(Records):
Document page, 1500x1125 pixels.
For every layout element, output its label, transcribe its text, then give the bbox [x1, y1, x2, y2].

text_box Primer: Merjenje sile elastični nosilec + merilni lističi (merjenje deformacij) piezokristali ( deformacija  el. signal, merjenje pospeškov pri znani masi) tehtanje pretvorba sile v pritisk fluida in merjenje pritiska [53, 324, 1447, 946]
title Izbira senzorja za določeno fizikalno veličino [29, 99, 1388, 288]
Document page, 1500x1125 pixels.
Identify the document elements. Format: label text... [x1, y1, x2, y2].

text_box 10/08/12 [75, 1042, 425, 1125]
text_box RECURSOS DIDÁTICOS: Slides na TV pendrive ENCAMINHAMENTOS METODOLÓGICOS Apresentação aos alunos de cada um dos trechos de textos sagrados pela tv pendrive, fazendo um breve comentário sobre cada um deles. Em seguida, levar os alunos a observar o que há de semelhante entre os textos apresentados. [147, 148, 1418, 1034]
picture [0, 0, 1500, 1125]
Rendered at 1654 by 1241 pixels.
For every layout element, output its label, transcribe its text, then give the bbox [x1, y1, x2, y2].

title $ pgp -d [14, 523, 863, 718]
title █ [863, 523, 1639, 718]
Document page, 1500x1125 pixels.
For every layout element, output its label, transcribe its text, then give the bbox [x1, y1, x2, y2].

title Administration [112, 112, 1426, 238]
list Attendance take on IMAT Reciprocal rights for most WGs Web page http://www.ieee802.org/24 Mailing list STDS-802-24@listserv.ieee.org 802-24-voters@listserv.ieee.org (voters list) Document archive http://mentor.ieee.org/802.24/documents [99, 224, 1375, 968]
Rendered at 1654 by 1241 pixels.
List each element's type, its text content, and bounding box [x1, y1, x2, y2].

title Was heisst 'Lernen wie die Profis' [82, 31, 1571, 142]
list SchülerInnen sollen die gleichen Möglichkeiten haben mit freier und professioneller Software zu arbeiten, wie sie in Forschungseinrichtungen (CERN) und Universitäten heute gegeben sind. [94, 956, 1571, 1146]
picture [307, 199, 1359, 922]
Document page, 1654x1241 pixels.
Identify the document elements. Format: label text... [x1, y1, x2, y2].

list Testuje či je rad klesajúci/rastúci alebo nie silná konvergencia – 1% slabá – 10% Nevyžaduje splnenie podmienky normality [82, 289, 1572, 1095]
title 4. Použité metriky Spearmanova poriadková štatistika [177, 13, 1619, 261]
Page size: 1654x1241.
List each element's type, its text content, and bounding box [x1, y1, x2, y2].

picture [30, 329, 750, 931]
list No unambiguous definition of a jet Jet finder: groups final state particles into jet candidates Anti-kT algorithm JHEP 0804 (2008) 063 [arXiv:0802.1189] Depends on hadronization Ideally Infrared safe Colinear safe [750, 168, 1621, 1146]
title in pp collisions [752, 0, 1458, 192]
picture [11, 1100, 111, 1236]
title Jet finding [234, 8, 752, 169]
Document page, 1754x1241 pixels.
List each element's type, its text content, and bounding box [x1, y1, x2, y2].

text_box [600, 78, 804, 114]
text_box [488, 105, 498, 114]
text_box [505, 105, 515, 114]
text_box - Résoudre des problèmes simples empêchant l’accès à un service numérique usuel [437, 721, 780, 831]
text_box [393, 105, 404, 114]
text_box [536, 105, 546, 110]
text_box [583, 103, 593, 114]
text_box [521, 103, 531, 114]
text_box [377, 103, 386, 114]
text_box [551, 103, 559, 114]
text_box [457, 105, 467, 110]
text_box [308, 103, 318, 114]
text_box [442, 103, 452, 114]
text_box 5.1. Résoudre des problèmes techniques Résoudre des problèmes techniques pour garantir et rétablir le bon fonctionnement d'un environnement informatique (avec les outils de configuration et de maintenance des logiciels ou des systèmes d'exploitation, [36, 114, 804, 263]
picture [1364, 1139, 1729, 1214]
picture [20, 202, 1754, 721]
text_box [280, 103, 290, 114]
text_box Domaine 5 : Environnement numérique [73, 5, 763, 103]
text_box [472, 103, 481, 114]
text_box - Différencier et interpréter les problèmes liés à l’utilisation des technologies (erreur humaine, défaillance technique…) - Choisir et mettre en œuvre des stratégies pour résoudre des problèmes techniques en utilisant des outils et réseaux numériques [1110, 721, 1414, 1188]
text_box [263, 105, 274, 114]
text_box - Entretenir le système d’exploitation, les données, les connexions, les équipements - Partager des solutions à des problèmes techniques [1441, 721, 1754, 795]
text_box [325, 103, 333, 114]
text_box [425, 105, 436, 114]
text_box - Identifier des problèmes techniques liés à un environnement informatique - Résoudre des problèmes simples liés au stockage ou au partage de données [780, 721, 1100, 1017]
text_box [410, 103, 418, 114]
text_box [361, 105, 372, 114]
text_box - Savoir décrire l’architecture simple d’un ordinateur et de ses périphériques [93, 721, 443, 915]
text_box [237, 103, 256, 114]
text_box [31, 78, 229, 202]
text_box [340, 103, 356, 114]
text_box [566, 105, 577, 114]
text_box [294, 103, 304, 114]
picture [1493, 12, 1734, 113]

(Written problem): Copy the lines of the listing between the line holding "Document page, 1754x1241 pixels." and the line holding "text_box 5.1. Résoudre", inclusive.

(Task result):
Document page, 1754x1241 pixels.
List each element's type, its text content, and bounding box [x1, y1, x2, y2].

text_box [600, 78, 804, 114]
text_box [488, 105, 498, 114]
text_box [505, 105, 515, 114]
text_box - Résoudre des problèmes simples empêchant l’accès à un service numérique usuel [437, 721, 780, 831]
text_box [393, 105, 404, 114]
text_box [536, 105, 546, 110]
text_box [583, 103, 593, 114]
text_box [521, 103, 531, 114]
text_box [377, 103, 386, 114]
text_box [551, 103, 559, 114]
text_box [457, 105, 467, 110]
text_box [308, 103, 318, 114]
text_box [442, 103, 452, 114]
text_box 5.1. Résoudre des problèmes techniques Résoudre des problèmes techniques pour garantir et rétablir le bon fonctionnement d'un environnement informatique (avec les outils de configuration et de maintenance des logiciels ou des systèmes d'exploitation, [36, 114, 804, 263]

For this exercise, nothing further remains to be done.